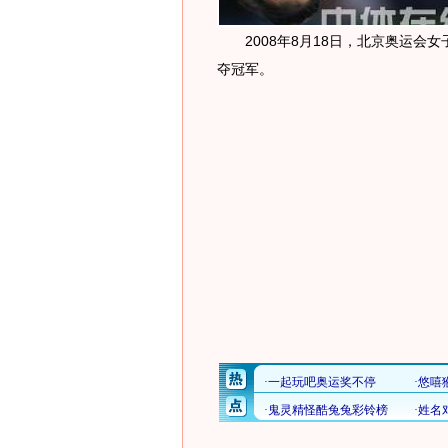
2008年8月18日，北京奥运会
夺冠军。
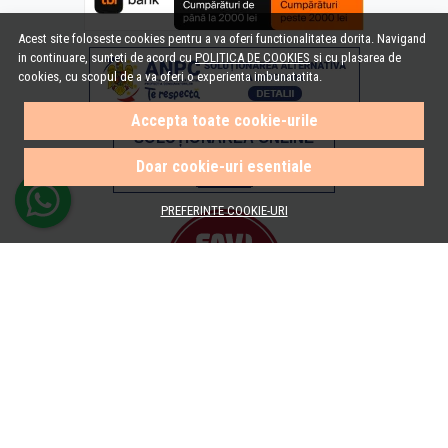
Acest site foloseste cookies pentru a va oferi functionalitatea dorita. Navigand
in continuare, sunteti de acord cu
POLITICA DE COOKIES
si cu plasarea de
cookies, cu scopul de a va oferi o experienta imbunatatita.
Accepta toate cookie-urile
Doar cookie-uri esentiale
PREFERINTE COOKIE-URI
© e-Baie.ro 2026
Magazin online creat cu MerchantPro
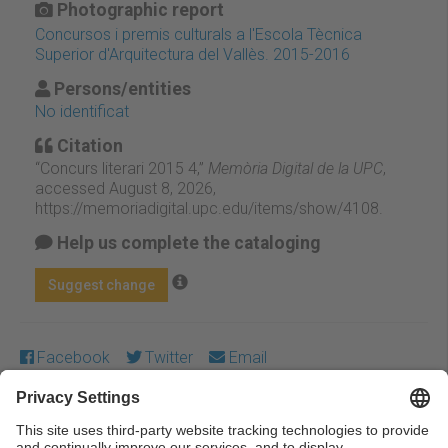
Photographic report
Concursos i premis culturals a l'Escola Tècnica
Superior d'Arquitectura del Vallès. 2015-2016
Persons/entities
No identificat
Citation
“Concurs literari 2015 4,”
Memòria Digital de la UPC
,
accessed August 8, 2026,
https://memoriadigital.upc.edu/items/show/4108
.
Help us complete the cataloging
Suggest change
Facebook
Twitter
Email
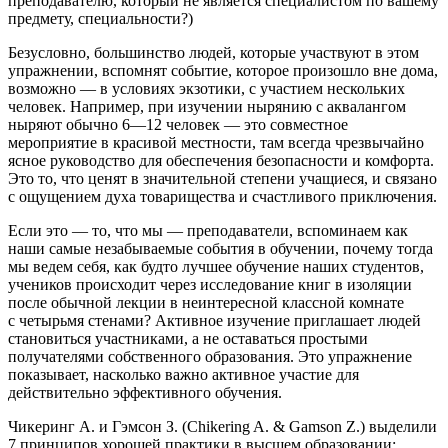
преподавателю, который не является специалистом по вашему
предмету, специальности?)
Безусловно, большинство людей, которые участвуют в этом
упражнении, вспомнят событие, которое произошло вне дома,
возможно — в условиях экзотики, с участием нескольких
человек. Например, при изучении нырянию с аквалангом
ныряют обычно 6—12 человек — это совместное
мероприятие в красивой местности, там всегда чрезвычайно
ясное руководство для обеспечения безопасности и комфорта.
Это то, что ценят в значительной степени учащиеся, и связано
с ощущением духа товарищества и счастливого приключения.
Если это — то, что мы — преподаватели, вспоминаем как
наши
самые незабываемые события в обучении, почему тогда
мы ведем себя, как будто лучшее обучение наших студентов,
учеников происходит через исследование книг в изоляции
после обычной лекции в неинтересной классной комнате
с четырьмя стенами?
Активное изучение
приглашает людей
становиться участниками, а не оставаться простыми
получателями собственного образования. Это упражнение
показывает, насколько важно активное участие для
действительно эффективного обучения.
Чикеринг А. и Гэмсон З. (Chikering A. & Gamson Z.) выделили
7 принципов
хорошей практики в высшем образовании
:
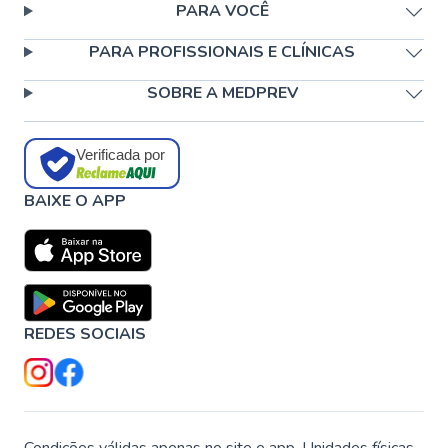
PARA VOCÊ
PARA PROFISSIONAIS E CLÍNICAS
SOBRE A MEDPREV
Verificada por
BAIXE O APP
REDES SOCIAIS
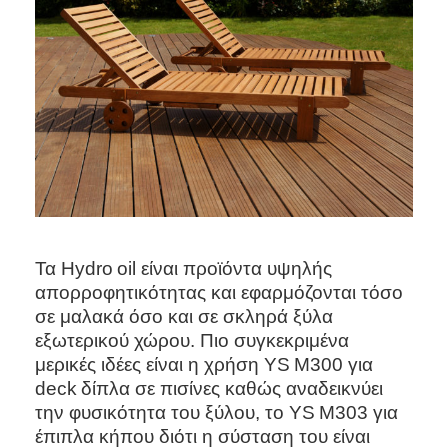
Τα
Hydro
oil
είναι προϊόντα υψηλής
απορροφητικότητας και εφαρμόζονται τόσο
σε μαλακά όσο και σε σκληρά ξύλα
εξωτερικού χώρου. Πιο συγκεκριμένα
μερικές ιδέες είναι η χρήση
YS
M
300 για
deck
δίπλα σε πισίνες καθώς αναδεικνύει
την φυσικότητα του ξύλου, το
YS
M
303 για
έπιπλα κήπου διότι η σύσταση του είναι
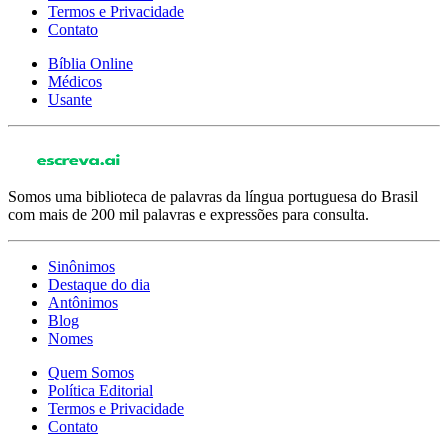
Termos e Privacidade
Contato
Bíblia Online
Médicos
Usante
Somos uma biblioteca de palavras da língua portuguesa do Brasil
com mais de 200 mil palavras e expressões para consulta.
Sinônimos
Destaque do dia
Antônimos
Blog
Nomes
Quem Somos
Política Editorial
Termos e Privacidade
Contato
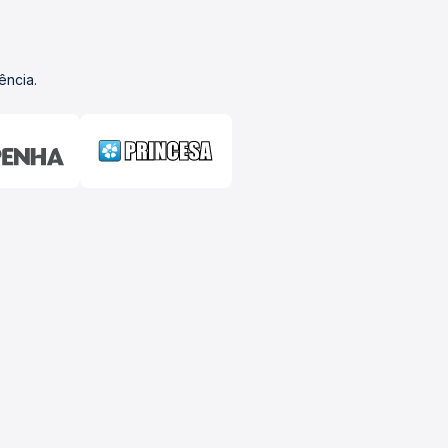
ência.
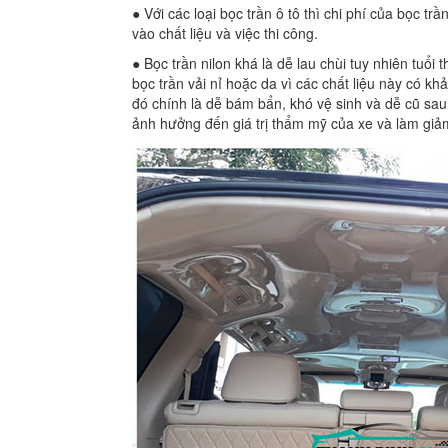
● Với các loại bọc trần ô tô thì chi phí của bọc tr
vào chất liệu và việc thi công.
● Bọc trần nilon khá là dễ lau chùi tuy nhiên tuổi
bọc trần vải nỉ hoặc da vì các chất liệu này có k
đó chính là dễ bám bẩn, khó vệ sinh và dễ cũ sau
ảnh hưởng đến giá trị thẩm mỹ của xe và làm giảm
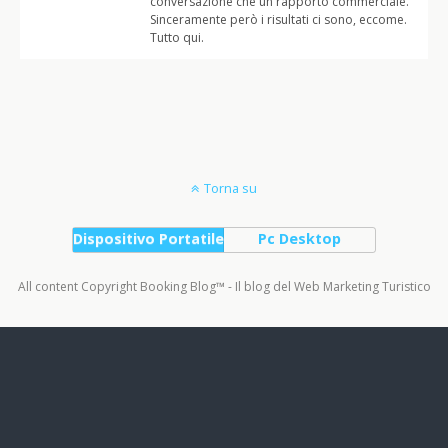
conversazione che un rapporto commerciale.
Sinceramente però i risultati ci sono, eccome.
Tutto qui.
Torna su
Dispositivo Portatile
Pc Desktop
All content Copyright Booking Blog™ - Il blog del Web Marketing Turistico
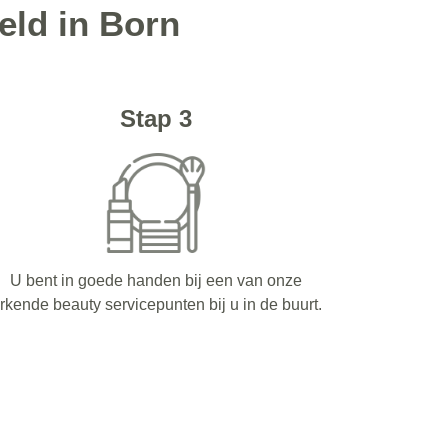
eld in Born
Stap 3
U bent in goede handen bij een van onze
rkende beauty servicepunten bij u in de buurt.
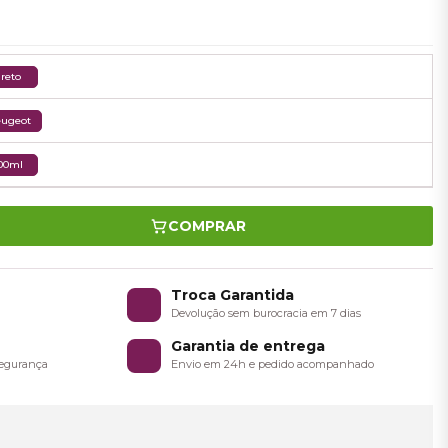
reto
eugeot
00ml
COMPRAR
o
Troca Garantida
a
Devolução sem burocracia em 7 dias
Garantia de entrega
 segurança
Envio em 24h e pedido acompanhado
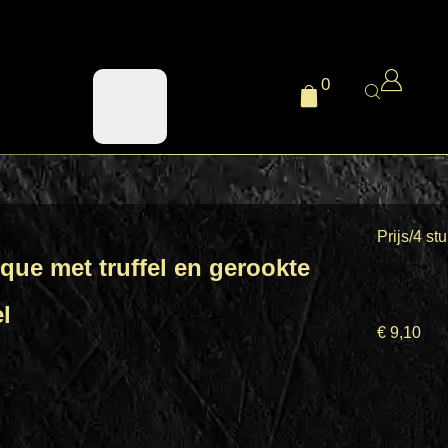
0
Prijs/4 st
que met truffel en gerookte
el
€
9,10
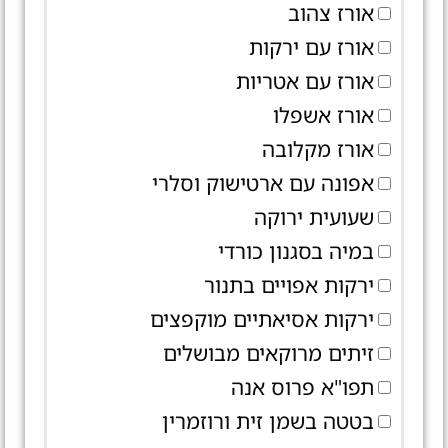
אורז צהוב
אורז עם ירקות
אורז עם אטריות
אורז אשפלו
אורז מקלובה
אפונה עם ארטישוק וסלרי
שעועית ירוקה
במיה בסגנון כורדי
ירקות אפויים בתנור
ירקות אסיאתיים מוקפצים
זיתים מרוקאים מבושלים
תפו"א פרוס אנה
בטטה בשמן זית ורוזמרין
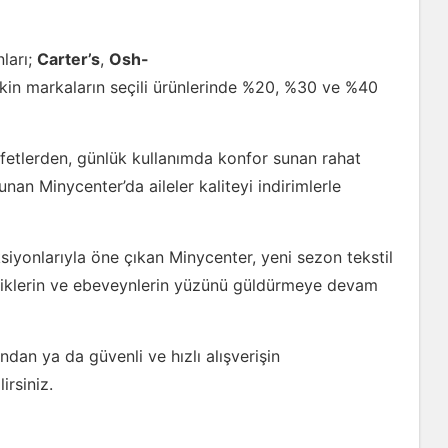
ları;
Carter’s
,
Osh-
kin markaların seçili ürünlerinde %20, %30 ve %40
afetlerden, günlük kullanımda konfor sunan rahat
unan Minycenter’da aileler kaliteyi indirimlerle
eksiyonlarıyla öne çıkan Minycenter, yeni sezon tekstil
niklerin ve ebeveynlerin yüzünü güldürmeye devam
an ya da güvenli ve hızlı alışverişin
irsiniz.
════════════════════
Task details: Copy out all the records with "Photographic report" swapped for "Photo report" and nothing else altered. Leave the pictures out.

Answer space:
2008年8月18日，北京奥运会
夺冠军。
Acest site foloseste cookies pentru a va oferi functionalitatea dorita. Navigand
in continuare, sunteti de acord cu
POLITICA DE COOKIES
si cu plasarea de
cookies, cu scopul de a va oferi o experienta imbunatatita.
Accepta toate cookie-urile
Doar cookie-uri esentiale
PREFERINTE COOKIE-URI
© e-Baie.ro 2026
Magazin online creat cu MerchantPro
Photo report
Concursos i premis culturals a l'Escola Tècnica
Superior d'Arquitectura del Vallès. 2015-2016
Persons/entities
No identificat
Citation
“Concurs literari 2015 4,”
Memòria Digital de la UPC
,
accessed August 8, 2026,
https://memoriadigital.upc.edu/items/show/4108
.
Help us complete the cataloging
Suggest change
Facebook
Twitter
Email
преподавателю, который не является специалистом по вашему
предмету, специальности?)
Безусловно, большинство людей, которые участвуют в этом
упражнении, вспомнят событие, которое произошло вне дома,
возможно — в условиях экзотики, с участием нескольких
человек. Например, при изучении нырянию с аквалангом
ныряют обычно 6—12 человек — это совместное
мероприятие в красивой местности, там всегда чрезвычайно
ясное руководство для обеспечения безопасности и комфорта.
Это то, что ценят в значительной степени учащиеся, и связано
с ощущением духа товарищества и счастливого приключения.
Если это — то, что мы — преподаватели, вспоминаем как
наши
самые незабываемые события в обучении, почему тогда
мы ведем себя, как будто лучшее обучение наших студентов,
учеников происходит через исследование книг в изоляции
после обычной лекции в неинтересной классной комнате
с четырьмя стенами?
Активное изучение
приглашает людей
становиться участниками, а не оставаться простыми
получателями собственного образования. Это упражнение
показывает, насколько важно активное участие для
действительно эффективного обучения.
Чикеринг А. и Гэмсон З. (Chikering A. & Gamson Z.) выделили
7 принципов
хорошей практики в высшем образовании
:
PARA VOCÊ
PARA PROFISSIONAIS E CLÍNICAS
SOBRE A MEDPREV
Verificada por
BAIXE O APP
REDES SOCIAIS
Τα
Hydro
oil
είναι προϊόντα υψηλής
απορροφητικότητας και εφαρμόζονται τόσο
σε μαλακά όσο και σε σκληρά ξύλα
εξωτερικού χώρου. Πιο συγκεκριμένα
μερικές ιδέες είναι η χρήση
YS
M
300 για
deck
δίπλα σε πισίνες καθώς αναδεικνύει
την φυσικότητα του ξύλου, το
YS
M
303 για
έπιπλα κήπου διότι η σύσταση του είναι
Termos e Privacidade
Contato
Bíblia Online
Médicos
Usante
Somos uma biblioteca de palavras da língua portuguesa do Brasil
com mais de 200 mil palavras e expressões para consulta.
Sinônimos
Destaque do dia
Antônimos
Blog
Nomes
Quem Somos
Política Editorial
Termos e Privacidade
Contato
ência.
● Với các loại bọc trần ô tô thì chi phí của bọc tr
vào chất liệu và việc thi công.
● Bọc trần nilon khá là dễ lau chùi tuy nhiên tuổi
bọc trần vải nỉ hoặc da vì các chất liệu này có k
đó chính là dễ bám bẩn, khó vệ sinh và dễ cũ sau
ảnh hưởng đến giá trị thẩm mỹ của xe và làm giảm
conversazione che un rapporto commerciale.
Sinceramente però i risultati ci sono, eccome.
Tutto qui.
Torna su
Dispositivo Portatile
Pc Desktop
All content Copyright Booking Blog™ - Il blog del Web Marketing Turistico
eld in Born
Stap 3
U bent in goede handen bij een van onze
rkende beauty servicepunten bij u in de buurt.
reto
eugeot
00ml
COMPRAR
o
Troca Garantida
a
Devolução sem burocracia em 7 dias
Garantia de entrega
 segurança
Envio em 24h e pedido acompanhado
0
Prijs/4 st
que met truffel en gerookte
el
€
9,10
אורז צהוב
אורז עם ירקות
אורז עם אטריות
אורז אשפלו
אורז מקלובה
אפונה עם ארטישוק וסלרי
שעועית ירוקה
במיה בסגנון כורדי
ירקות אפויים בתנור
ירקות אסיאתיים מוקפצים
זיתים מרוקאים מבושלים
תפו"א פרוס אנה
בטטה בשמן זית ורוזמרין
ları;
Carter’s
,
Osh-
kin markaların seçili ürünlerinde %20, %30 ve %40
afetlerden, günlük kullanımda konfor sunan rahat
unan Minycenter’da aileler kaliteyi indirimlerle
eksiyonlarıyla öne çıkan Minycenter, yeni sezon tekstil
niklerin ve ebeveynlerin yüzünü güldürmeye devam
an ya da güvenli ve hızlı alışverişin
irsiniz.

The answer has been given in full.